На лице Шмидта отразилось страдание. Петрова была уверена, что он говорит правду.
– Я не мог этого допустить.
– То есть вы похитили пациентов из больницы и привезли сюда?
– Да, – сказал Шмидт. – Чтобы спасти.
– И теперь…
– Теперь я их кормлю! Стараюсь поддерживать их здоровье. Я немногое способен сделать, но… но я не мог позволить им… Я не мог… – Он открыл глаза и спросил Петрову: – Как вы собираетесь с ними поступить?
– Не мне решать, – ответила она.
Шмидт долго изучал ее лицо. Должно быть, пытался найти в ней милосердие. Она искренне пожалела, что не может его предложить. В конце концов он просто кивнул, похоже, смирившись с тем, что теперь судьба несчастных не в его власти.
– Я больше не в силах на них смотреть, – произнес он. – Пожалуйста. Тут есть место, где мы можем подождать ваших друзей.
Он был похож на побитую собаку – не пытался больше сбежать. Однако лучше подстраховаться. Петрова стянула с него скафандр и жестом показала, чтобы он шагнул из него. Без скафандра он никуда не денется – умрет, как только выйдет из шлюза.
– Теперь вперед!
Шмидт подвел ее к двери, из-под которой пробивался странный свет.
– Не двигайтесь, – велела она.
Шмидт опустился на пол, обхватил колени, склонил голову. Он выглядел сломленным.
Она коснулась кнопки, открывающей дверь, и та с легкостью открылась. Петрова заглянула внутрь. Комната была полупустой, только груда деталей от компьютера виднелась в углу. А рядом с ней красноватым светом мерцала голограмма – трехмерная фигура маленького мальчика. Он сидел, уткнувшись лицом в колени. Только голограмма и освещала комнату.
– Что за чертовщина? – спросила Петрова, едва ли заметив, что переступила порог.

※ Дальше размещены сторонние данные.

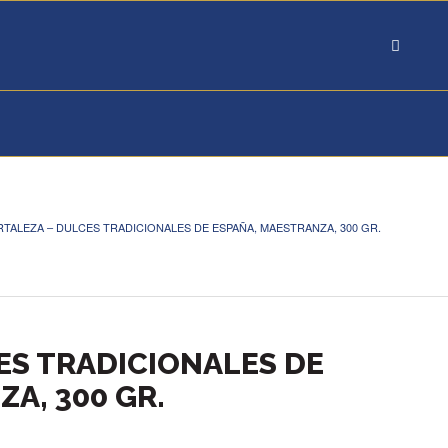
TALEZA – DULCES TRADICIONALES DE ESPAÑA, MAESTRANZA, 300 GR.
ES TRADICIONALES DE
A, 300 GR.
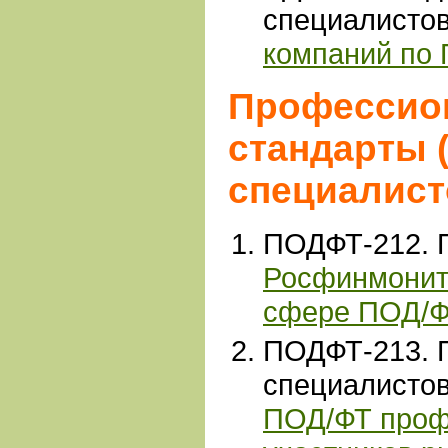
специалисто
компаний по
Профессио
стандарты 
специалист
ПОДФТ-212. 
Росфинмонито
сфере ПОД/
ПОДФТ-213
.
специалисто
ПОД/ФТ проф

– Искусственный интеллект, старая модель. Вам надо с ним поговорить.
– Что? – переспросила она, сбитая с толку.
Она уставилась на маленького мальчика, который начал подниматься на ноги. Цвет голограммы изменился, стал темно-красным. Интересно, что это значит.
На Шмидта она не смотрела. Глупая ошибка. Без предупреждения он пнул дверь, и та с щелчком закрылась.
– Нет! – крикнула Петрова. – Нет!
Она откинула пистолет, бросилась к выходу, замолотила по поверхности кулаками. Бесполезно. Дверь нельзя было открыть изнутри.
– Шмидт! Шмидт! – Она стучала и стучала, но ответа не было.
Черт побери! Какая идиотская ошибка, промах новичка. Вся ее учеба, все силы, что она в нее вложила, и… и глупость, которую не должен совершать ни один офицер, – недооценивать объект.
Для этой работы нужна жесткость, Сашенька. А в тебе нет жесткости.
Мать говорила ей это сотни раз. Мать, которая выполняла эту работу, которая, по сути, создала регламент ОСЗ. «Может быть, она была права», – подумала Петрова, и сердце заныло. Но времени на раздумья не осталось. Она услышала позади шум, похожий на шелест бумаги или… Нет, как будто шептал детский голосок.
Она замерла.
Шепот повторился. Такой тихий, мягкий. Она не могла разобрать слова, но была уверена, что это тот самый мальчик. Голограмма. Он пытался поговорить с ней. Красный свет заливал комнату, отбрасывая на пол длинные черные тени.